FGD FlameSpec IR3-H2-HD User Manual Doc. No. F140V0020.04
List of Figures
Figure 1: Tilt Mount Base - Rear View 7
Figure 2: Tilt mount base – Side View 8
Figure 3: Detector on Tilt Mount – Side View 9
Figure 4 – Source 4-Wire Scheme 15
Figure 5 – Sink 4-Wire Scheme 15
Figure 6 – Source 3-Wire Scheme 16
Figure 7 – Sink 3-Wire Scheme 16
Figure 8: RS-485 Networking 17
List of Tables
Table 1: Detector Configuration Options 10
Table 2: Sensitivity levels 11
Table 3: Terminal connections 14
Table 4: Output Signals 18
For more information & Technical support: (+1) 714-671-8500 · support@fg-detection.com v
* * *
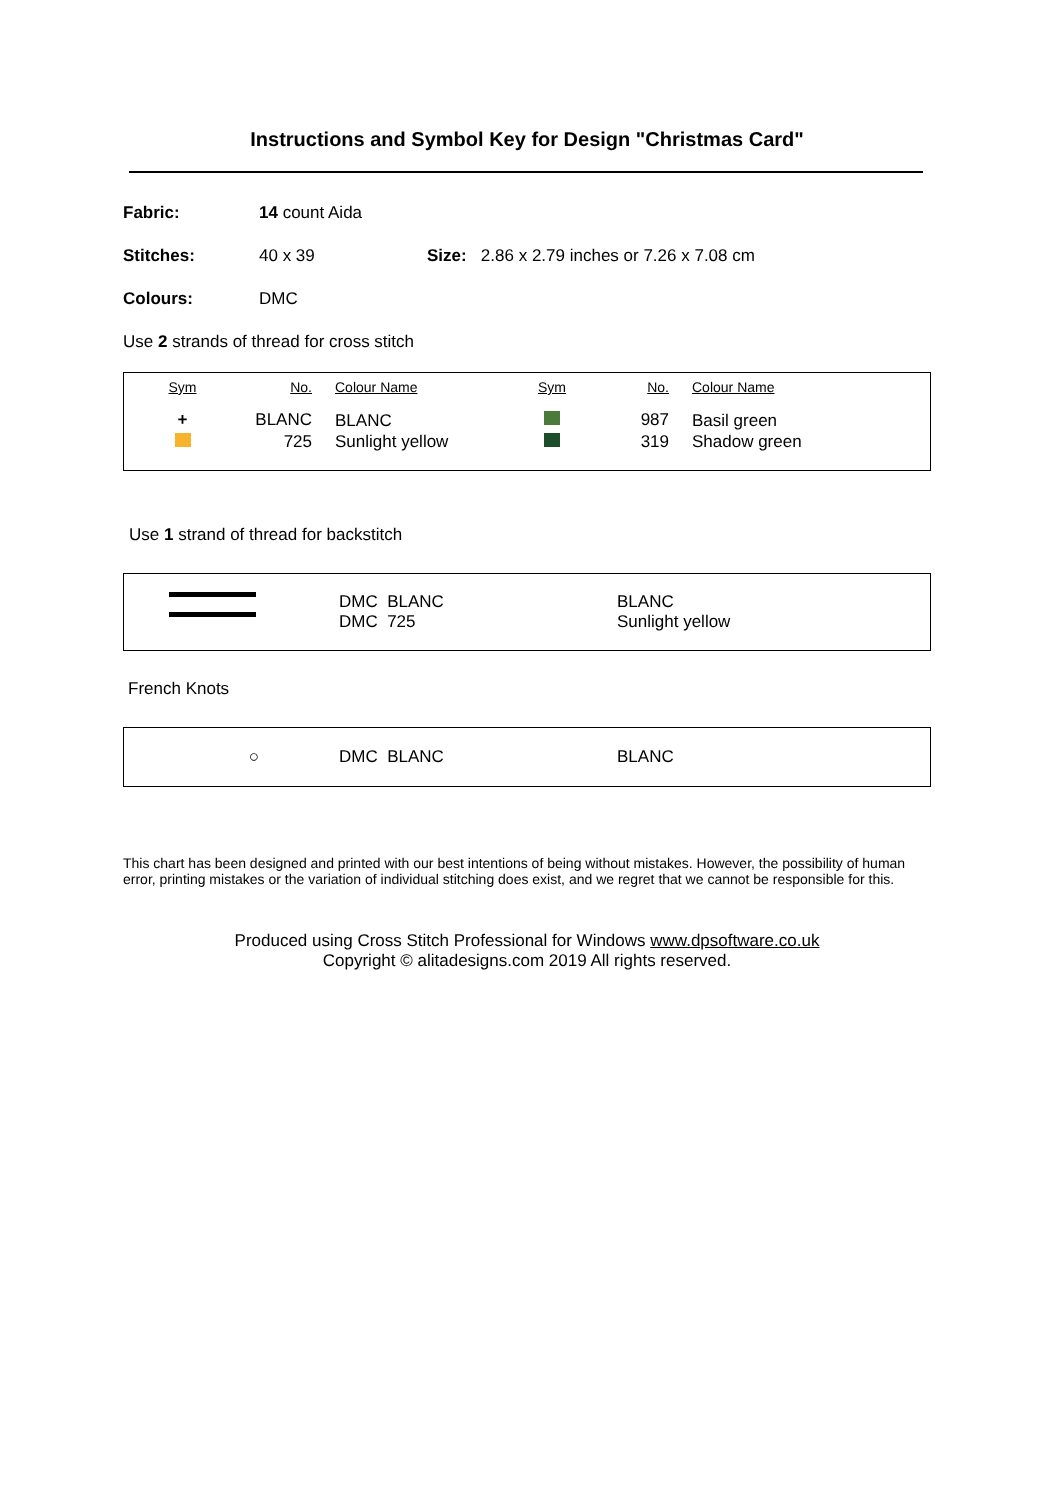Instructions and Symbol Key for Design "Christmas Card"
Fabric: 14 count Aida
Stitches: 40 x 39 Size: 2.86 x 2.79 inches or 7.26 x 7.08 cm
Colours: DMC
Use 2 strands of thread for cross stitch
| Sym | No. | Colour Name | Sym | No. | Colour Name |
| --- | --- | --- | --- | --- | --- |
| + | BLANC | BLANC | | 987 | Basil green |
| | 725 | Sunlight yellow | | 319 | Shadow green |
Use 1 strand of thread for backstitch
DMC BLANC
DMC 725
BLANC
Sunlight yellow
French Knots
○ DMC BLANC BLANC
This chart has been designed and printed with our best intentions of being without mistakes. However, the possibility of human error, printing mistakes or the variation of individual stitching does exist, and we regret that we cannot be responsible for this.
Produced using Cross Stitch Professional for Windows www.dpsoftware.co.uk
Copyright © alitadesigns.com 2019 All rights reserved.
...
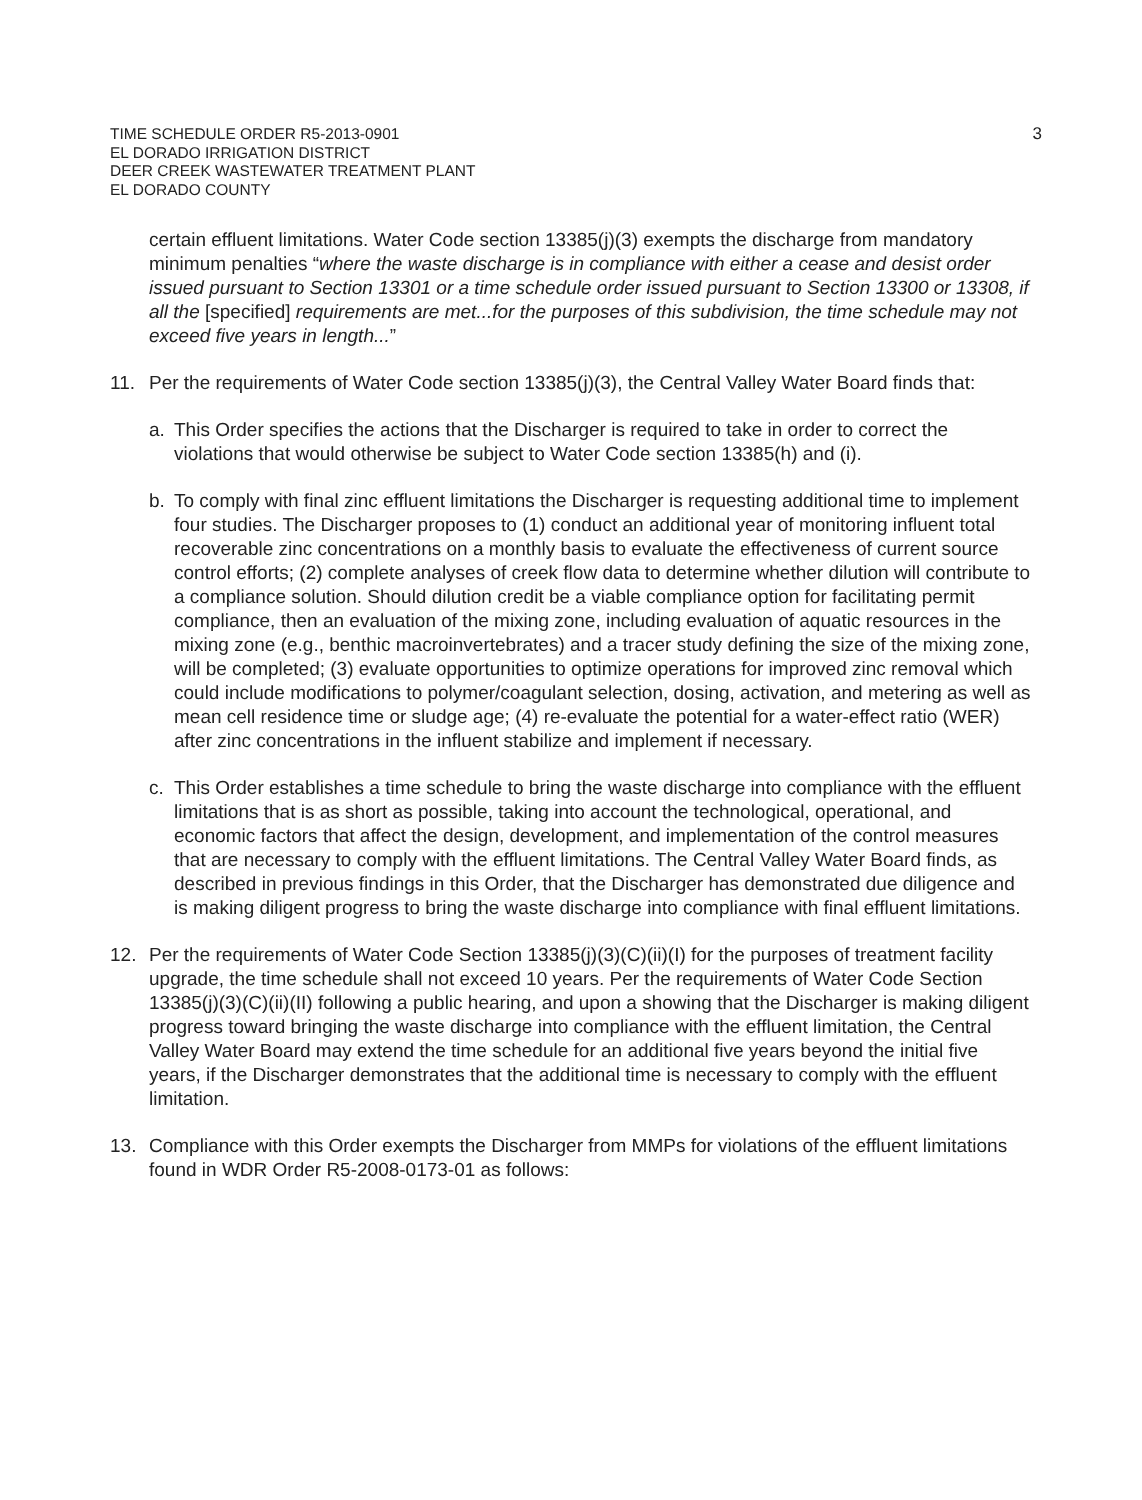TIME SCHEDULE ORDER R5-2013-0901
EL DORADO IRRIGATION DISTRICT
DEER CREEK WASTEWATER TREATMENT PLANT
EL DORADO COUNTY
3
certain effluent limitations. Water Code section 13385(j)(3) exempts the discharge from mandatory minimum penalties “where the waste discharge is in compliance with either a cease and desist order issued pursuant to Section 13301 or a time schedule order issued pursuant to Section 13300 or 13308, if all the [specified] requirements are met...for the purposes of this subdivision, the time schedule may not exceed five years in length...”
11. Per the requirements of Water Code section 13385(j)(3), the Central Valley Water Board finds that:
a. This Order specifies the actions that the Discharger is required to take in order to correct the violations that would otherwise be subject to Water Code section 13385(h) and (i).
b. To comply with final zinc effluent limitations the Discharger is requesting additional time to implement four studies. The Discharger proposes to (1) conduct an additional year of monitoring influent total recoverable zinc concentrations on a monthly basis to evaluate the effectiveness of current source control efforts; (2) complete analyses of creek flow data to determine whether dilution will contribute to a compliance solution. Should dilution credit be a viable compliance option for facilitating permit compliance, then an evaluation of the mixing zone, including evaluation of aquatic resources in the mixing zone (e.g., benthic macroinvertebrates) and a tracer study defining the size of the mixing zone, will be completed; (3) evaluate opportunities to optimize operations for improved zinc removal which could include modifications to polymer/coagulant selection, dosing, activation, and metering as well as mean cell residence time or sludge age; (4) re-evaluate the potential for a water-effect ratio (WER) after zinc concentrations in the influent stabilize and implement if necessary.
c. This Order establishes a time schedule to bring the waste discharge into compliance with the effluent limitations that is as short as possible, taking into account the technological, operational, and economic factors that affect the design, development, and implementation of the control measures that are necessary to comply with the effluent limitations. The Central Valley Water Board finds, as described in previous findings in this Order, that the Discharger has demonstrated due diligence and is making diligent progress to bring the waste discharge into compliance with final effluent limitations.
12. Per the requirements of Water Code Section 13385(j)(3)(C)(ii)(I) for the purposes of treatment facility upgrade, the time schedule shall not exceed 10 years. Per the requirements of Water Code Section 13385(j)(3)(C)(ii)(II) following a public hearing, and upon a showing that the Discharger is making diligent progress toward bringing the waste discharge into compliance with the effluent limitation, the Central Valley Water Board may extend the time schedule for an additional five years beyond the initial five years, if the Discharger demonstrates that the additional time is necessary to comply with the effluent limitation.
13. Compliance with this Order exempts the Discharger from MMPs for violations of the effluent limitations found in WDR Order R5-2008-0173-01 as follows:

About this exercise: Among the entries above, the line containing "11. Per the", the line containing "a. This Order", and all lines between them are to be restated word for word; nothing else belongs in the reply.

Your response:
11. Per the requirements of Water Code section 13385(j)(3), the Central Valley Water Board finds that:
a. This Order specifies the actions that the Discharger is required to take in order to correct the violations that would otherwise be subject to Water Code section 13385(h) and (i).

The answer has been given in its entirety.